-- TEXTE PROPOSÉ --
%%

Dans le rapport de présentation du décret n° 2012-1419 du 06 décembre 2012 relatif à la création de la Commission nationale de réforme foncière, il est dit à juste raison que «… la gestion des terres du domaine national par les communautés rurales est restée approximative. Elle a toujours été source de conflits répétés entre les populations. Elle ne répond pas aux objectifs de développement permettant le décollage économique de notre pays. »  (alinéa 4).

Et le  président de la CNRF, Me Doudou Ndoye,  d’avertir qu’« Il est inadmissible que notre Etat dont les citoyens n’ont aucun moyen pour travailler toute l’année interdise à toute autre personne de venir travailler chez nous en y apportant des capitaux. L’Etat ne doit pas admettre non plus que des personnes occupent des terres dans un but de spéculation sans rien y investir et sans associer les autochtones au bénéfice de la rencontre entre la terre et les capitaux. »

Mais l’option qui consiste à attirer des capitaux pour réaliser cette « rencontre entre la terre et les capitaux » implique-t-elle l’activité pastorale ? Rien n’est moins sûr, quand on sait que cette activité n’a pas encore droit à la terre, en tant que propriété foncière, c’est-à-dire officiellement.

Jusque-là, toutes les dispositions juridiques concernant le pastoralisme se limitent à la légifération sur les « parcours » du bétail, la gestion des conflits, les soi-disant projets de développement, mais jamais rien sur le foncier pastoral.

%%

-- TRAVAIL À FAIRE --
1. Répondez à ces questions sur le texte sur la réforme foncière :
(a) D'après le rapport de présentation du décret n° 2012-1419, par qui la gestion des terres du domaine national a-t-elle été assurée ?
(b) Qui préside la CNRF ?
(c) À quoi se limitent jusque-là les dispositions juridiques concernant le pastoralisme ?
2. Poursuivez le texte sur la réforme foncière en partant de sa dernière phrase.
Le matériel qui suit ne sert pas ici.

-- DONNÉES EXTRAITES --
%%

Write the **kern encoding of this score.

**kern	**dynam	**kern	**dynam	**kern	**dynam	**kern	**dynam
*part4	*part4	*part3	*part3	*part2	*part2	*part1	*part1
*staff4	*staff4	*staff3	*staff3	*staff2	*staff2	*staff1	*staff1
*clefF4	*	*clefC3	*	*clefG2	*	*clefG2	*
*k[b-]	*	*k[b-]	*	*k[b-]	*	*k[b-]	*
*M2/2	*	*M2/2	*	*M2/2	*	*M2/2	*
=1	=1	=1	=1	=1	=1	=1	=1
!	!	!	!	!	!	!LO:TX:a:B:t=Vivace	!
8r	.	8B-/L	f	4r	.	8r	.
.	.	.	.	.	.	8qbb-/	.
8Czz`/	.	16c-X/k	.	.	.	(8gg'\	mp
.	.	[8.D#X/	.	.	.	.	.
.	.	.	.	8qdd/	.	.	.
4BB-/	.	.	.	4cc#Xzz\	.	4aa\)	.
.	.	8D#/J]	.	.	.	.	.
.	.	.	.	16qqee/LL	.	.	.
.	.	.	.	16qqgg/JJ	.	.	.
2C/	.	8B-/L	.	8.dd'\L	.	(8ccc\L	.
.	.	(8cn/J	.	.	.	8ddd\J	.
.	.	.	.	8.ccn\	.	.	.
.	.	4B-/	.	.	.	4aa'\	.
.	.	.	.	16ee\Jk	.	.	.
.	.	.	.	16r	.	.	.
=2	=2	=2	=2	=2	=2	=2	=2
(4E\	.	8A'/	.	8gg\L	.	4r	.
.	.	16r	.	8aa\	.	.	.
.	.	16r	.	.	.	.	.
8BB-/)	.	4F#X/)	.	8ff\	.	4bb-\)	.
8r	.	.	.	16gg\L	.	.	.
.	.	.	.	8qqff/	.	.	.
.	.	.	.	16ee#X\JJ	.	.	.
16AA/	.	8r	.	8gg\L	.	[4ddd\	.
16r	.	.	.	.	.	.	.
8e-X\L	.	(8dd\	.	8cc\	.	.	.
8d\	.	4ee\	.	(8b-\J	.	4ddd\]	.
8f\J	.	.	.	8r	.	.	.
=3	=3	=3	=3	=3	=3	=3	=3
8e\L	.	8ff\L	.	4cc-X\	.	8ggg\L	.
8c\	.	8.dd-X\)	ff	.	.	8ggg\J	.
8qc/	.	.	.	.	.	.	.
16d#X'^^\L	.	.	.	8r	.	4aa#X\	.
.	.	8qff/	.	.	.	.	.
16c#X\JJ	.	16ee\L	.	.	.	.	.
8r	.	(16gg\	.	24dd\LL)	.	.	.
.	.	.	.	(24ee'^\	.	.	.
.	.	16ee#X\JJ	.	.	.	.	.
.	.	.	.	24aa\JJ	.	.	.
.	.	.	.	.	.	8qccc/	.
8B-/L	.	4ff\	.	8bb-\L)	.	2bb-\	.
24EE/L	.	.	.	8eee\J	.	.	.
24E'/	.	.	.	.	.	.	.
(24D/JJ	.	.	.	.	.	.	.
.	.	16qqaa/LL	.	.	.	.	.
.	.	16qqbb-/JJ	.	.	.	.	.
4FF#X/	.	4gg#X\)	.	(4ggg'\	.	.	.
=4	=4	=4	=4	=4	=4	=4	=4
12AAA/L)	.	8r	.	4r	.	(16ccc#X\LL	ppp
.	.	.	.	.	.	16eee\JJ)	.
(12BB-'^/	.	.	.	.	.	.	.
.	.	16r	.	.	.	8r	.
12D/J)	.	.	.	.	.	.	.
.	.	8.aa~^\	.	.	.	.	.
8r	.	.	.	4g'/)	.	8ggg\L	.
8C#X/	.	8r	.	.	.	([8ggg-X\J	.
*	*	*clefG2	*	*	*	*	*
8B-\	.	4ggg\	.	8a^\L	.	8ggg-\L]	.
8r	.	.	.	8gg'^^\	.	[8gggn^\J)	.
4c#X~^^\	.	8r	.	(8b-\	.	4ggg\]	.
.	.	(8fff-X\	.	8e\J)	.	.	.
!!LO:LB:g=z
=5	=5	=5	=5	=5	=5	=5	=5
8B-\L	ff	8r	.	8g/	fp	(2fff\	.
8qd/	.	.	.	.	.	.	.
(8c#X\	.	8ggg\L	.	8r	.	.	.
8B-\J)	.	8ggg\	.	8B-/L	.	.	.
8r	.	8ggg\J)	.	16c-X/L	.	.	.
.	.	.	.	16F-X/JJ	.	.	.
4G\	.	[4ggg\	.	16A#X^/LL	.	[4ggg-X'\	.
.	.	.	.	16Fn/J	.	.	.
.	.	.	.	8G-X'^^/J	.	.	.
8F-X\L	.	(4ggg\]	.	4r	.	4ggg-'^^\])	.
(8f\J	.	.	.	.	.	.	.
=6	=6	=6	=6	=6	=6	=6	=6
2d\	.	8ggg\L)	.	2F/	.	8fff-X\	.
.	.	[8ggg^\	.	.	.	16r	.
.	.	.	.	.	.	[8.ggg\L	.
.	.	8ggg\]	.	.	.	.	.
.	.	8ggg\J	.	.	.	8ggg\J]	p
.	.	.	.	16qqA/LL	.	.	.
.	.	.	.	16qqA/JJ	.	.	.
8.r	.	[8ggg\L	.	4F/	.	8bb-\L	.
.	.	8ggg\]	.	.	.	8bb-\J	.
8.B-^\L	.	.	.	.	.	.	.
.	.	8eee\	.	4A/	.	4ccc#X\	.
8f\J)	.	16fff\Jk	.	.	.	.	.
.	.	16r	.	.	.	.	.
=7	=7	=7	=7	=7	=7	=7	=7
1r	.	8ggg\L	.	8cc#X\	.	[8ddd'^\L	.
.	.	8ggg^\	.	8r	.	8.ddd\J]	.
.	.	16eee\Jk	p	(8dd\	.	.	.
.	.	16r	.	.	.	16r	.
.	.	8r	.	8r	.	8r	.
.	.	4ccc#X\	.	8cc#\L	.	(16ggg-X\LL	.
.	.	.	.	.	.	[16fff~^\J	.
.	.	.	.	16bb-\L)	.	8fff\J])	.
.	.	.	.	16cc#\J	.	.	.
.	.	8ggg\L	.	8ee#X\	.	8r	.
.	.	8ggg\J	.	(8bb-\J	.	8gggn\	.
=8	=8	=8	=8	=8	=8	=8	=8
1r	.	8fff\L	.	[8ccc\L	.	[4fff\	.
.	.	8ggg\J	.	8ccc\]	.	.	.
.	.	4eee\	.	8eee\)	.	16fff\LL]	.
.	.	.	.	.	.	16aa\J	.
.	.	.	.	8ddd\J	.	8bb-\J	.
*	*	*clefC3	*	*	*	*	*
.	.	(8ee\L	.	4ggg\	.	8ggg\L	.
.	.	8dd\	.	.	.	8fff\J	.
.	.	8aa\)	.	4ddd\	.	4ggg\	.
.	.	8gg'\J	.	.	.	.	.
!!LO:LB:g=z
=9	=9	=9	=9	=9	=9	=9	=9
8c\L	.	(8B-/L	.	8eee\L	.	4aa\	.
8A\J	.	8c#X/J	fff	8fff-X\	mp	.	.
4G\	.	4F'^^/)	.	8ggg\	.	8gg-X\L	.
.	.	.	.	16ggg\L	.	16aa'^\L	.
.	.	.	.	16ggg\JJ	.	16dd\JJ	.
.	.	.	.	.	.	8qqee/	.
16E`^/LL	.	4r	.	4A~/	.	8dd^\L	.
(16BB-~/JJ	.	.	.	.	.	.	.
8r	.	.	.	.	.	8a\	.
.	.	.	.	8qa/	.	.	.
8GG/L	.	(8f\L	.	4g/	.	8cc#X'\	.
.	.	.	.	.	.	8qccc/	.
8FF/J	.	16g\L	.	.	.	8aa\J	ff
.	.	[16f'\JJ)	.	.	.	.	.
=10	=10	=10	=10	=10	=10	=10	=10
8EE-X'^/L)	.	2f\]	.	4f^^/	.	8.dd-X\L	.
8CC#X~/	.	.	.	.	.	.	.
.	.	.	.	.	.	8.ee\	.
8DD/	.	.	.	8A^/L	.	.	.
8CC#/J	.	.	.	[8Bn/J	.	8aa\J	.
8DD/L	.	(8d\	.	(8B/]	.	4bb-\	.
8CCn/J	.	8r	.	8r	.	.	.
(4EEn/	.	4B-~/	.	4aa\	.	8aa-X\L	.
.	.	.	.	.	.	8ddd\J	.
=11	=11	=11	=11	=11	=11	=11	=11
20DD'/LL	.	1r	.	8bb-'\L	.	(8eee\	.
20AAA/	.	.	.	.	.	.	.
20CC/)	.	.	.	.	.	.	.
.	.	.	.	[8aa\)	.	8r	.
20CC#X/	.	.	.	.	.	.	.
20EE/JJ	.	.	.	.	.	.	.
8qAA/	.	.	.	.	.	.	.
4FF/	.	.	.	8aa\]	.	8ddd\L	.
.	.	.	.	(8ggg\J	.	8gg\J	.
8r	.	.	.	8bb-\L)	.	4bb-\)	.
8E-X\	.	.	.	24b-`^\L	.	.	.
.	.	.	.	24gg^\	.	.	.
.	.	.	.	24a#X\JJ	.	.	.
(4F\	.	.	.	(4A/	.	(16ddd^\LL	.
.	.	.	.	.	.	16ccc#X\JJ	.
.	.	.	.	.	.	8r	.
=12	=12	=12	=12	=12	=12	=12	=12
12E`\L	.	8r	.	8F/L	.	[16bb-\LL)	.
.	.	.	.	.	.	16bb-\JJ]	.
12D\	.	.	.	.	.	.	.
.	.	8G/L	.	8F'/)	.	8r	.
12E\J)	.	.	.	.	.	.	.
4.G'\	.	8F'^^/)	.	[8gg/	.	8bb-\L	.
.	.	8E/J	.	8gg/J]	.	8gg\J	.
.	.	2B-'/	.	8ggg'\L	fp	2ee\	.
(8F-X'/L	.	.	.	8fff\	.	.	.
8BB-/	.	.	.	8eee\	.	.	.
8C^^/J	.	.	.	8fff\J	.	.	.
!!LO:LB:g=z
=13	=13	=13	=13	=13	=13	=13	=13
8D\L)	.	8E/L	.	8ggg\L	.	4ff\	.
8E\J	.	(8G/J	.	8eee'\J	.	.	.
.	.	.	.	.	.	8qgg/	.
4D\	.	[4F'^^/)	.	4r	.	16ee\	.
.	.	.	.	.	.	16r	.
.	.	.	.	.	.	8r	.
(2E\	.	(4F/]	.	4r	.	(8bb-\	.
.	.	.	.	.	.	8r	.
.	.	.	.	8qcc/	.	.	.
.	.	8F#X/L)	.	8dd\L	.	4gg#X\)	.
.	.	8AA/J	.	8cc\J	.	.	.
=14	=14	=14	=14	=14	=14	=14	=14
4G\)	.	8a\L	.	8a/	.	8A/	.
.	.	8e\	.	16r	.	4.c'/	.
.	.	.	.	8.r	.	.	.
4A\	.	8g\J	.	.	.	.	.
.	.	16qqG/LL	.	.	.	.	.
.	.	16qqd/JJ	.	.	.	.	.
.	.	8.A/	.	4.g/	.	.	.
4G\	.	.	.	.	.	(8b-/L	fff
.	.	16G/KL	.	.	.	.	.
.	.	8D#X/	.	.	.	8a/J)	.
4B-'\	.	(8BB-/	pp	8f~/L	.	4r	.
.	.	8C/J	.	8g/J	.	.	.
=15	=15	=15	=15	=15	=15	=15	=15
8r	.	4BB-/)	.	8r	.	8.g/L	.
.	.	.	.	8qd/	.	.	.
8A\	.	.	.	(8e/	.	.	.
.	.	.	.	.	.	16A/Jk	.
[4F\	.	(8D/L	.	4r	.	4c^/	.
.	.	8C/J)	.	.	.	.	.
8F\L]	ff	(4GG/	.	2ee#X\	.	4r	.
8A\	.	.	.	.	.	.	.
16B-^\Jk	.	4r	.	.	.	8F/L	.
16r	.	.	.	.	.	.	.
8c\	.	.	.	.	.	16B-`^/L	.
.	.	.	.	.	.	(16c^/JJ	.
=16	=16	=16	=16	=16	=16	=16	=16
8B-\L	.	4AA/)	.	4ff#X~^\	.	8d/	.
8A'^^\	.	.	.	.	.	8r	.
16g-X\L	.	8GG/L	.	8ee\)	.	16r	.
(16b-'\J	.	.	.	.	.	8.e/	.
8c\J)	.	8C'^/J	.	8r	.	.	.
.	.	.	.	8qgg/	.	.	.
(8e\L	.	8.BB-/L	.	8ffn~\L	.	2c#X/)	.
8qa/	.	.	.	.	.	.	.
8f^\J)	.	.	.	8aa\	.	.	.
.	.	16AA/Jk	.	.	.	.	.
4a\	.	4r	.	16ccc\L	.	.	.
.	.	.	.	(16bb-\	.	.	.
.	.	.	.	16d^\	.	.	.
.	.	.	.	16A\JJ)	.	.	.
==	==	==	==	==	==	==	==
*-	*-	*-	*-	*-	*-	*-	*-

%%

-- RÉPONSES --
1.
(a) Par les communautés rurales.
(b) Me Doudou Ndoye.
(c) À la légifération sur les « parcours » du bétail, à la gestion des conflits et aux soi-disant projets de développement.

2.
Quand cessera-t-on de déplacer les seuls et mêmes pasteurs au profit des besoins de l’agriculture ou des projets agro-industriels initiés de l’extérieur ? Les populations pastorales ont-elles seulement droit à la terre, aux terres de leurs ancêtres notamment ? Que faire pour une sécurisation viable et durable de l’activité pastorale ? Où finira l’accaparement des terres pastorales dans l’histoire du Sénégal ?

Pour ne pas conclure, il est essentiel de constater que la situation de l’économie pastorale reste encore précaire et victime de menaces diverses dans notre pays. Aujourd’hui, pour des besoins évidents de modernisation et de participation effective et efficiente à l’économie nationale globale, les acteurs pastoraux eux-mêmes ont besoin d’information, de sensibilisation et surtout de formation pour participer à la modernisation de l’élevage pastoral. Mais le foncier pastoral doit être pris en compte, clairement et définitivement, dans une gouvernance foncière inclusive, participative et transparente. C’est une condition sine qua non pour  un Sénégal émergent, dans la cohésion nationale, la sécurité et la paix.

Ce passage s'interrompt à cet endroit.